Work instructions: Copy the rows below with every "Quick check" switched to "Practice item" and nothing else changed. Leave the pictures out of your copy.

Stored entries
— START —

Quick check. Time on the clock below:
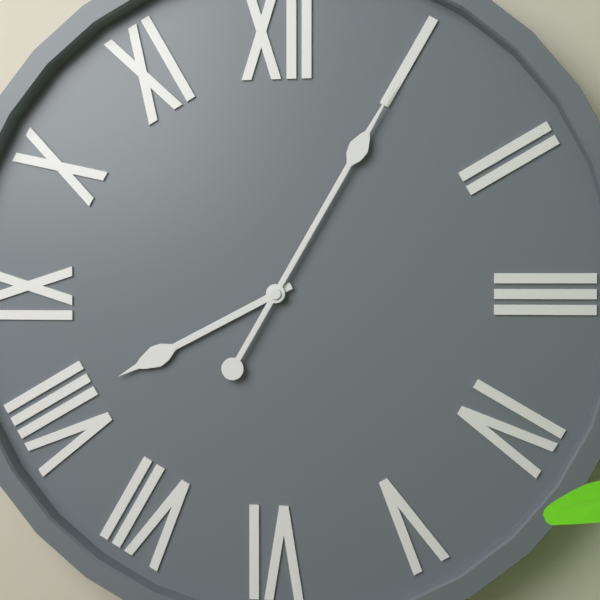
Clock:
8:05
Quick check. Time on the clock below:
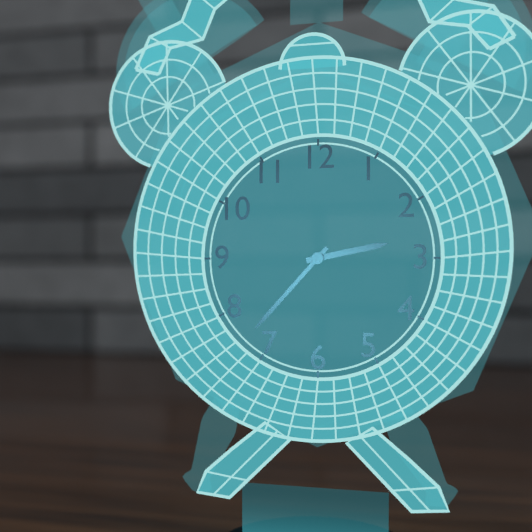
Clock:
2:37
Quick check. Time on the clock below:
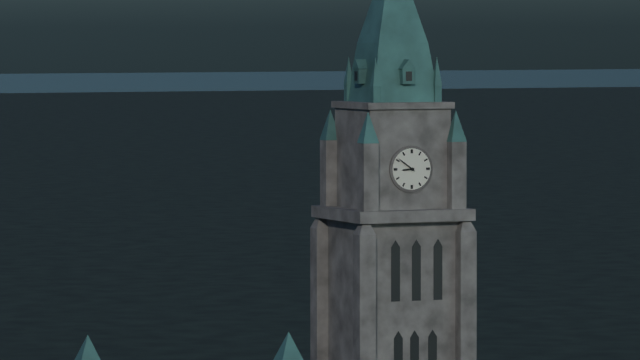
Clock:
8:51
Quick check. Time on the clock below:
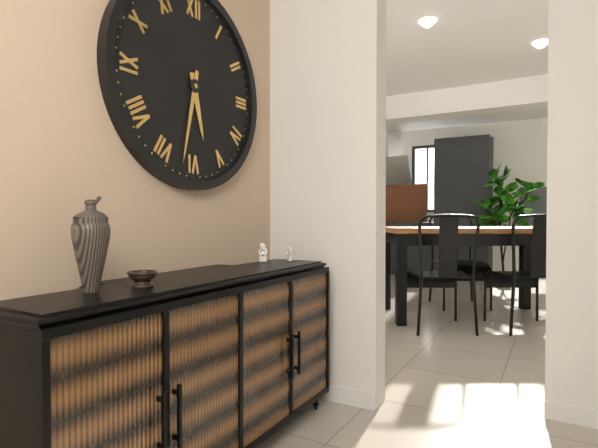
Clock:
5:32
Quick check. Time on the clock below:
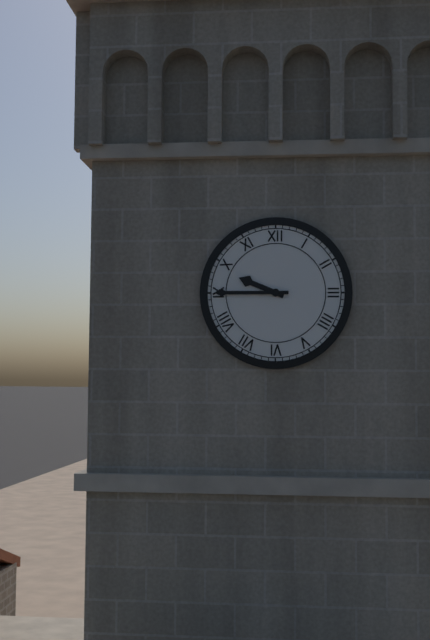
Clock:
9:45
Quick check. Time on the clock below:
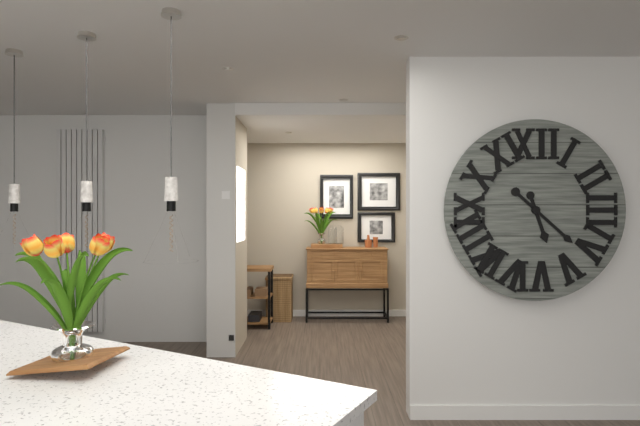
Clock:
5:22
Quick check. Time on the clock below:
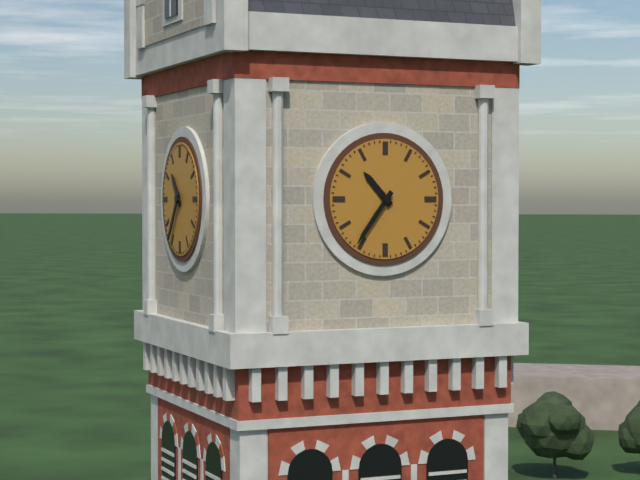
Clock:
10:36
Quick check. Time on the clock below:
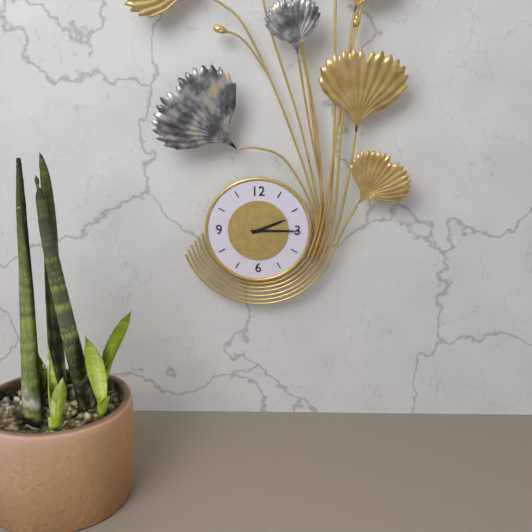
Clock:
2:15
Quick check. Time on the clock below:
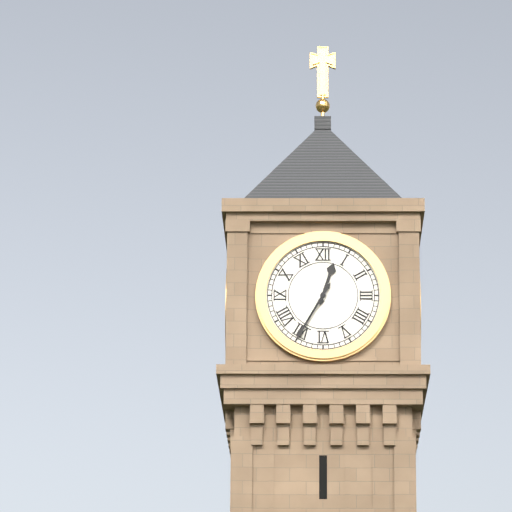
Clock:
12:35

— END —

Expected answer:
Practice item. Time on the clock below:
Clock:
8:05
Practice item. Time on the clock below:
Clock:
2:37
Practice item. Time on the clock below:
Clock:
8:51
Practice item. Time on the clock below:
Clock:
5:32
Practice item. Time on the clock below:
Clock:
9:45
Practice item. Time on the clock below:
Clock:
5:22
Practice item. Time on the clock below:
Clock:
10:36
Practice item. Time on the clock below:
Clock:
2:15
Practice item. Time on the clock below:
Clock:
12:35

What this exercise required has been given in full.